### EXERCISE DESCRIPTION
Return all lines of the data in which the string "parameter" occurs.

=== SUPPLIED ENTRIES ===

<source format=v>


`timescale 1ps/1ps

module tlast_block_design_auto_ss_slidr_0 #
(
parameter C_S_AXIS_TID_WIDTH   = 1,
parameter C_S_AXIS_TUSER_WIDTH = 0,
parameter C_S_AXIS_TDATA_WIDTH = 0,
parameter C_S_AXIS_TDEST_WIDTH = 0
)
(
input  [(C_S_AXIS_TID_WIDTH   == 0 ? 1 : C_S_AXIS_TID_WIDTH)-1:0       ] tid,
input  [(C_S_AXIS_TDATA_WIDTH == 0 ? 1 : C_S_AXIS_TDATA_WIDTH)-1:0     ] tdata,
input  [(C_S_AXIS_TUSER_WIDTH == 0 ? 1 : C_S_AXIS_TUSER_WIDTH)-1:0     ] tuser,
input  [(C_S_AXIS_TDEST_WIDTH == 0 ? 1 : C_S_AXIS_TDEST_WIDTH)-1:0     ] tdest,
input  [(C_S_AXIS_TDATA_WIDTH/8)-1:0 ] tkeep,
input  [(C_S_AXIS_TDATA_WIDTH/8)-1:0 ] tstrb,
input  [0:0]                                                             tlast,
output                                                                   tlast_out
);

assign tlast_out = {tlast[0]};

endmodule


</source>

===
=== SUPPLIED ENTRIES ===

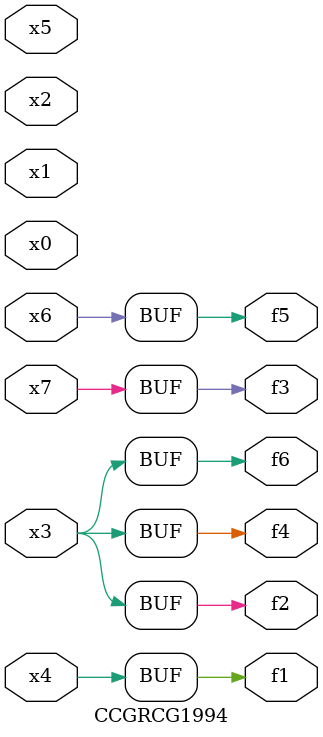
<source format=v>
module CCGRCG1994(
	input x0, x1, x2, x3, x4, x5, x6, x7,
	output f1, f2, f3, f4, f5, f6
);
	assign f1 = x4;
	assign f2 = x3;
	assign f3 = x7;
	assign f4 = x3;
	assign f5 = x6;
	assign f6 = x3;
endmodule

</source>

===

### RESULT
parameter C_S_AXIS_TID_WIDTH   = 1,
parameter C_S_AXIS_TUSER_WIDTH = 0,
parameter C_S_AXIS_TDATA_WIDTH = 0,
parameter C_S_AXIS_TDEST_WIDTH = 0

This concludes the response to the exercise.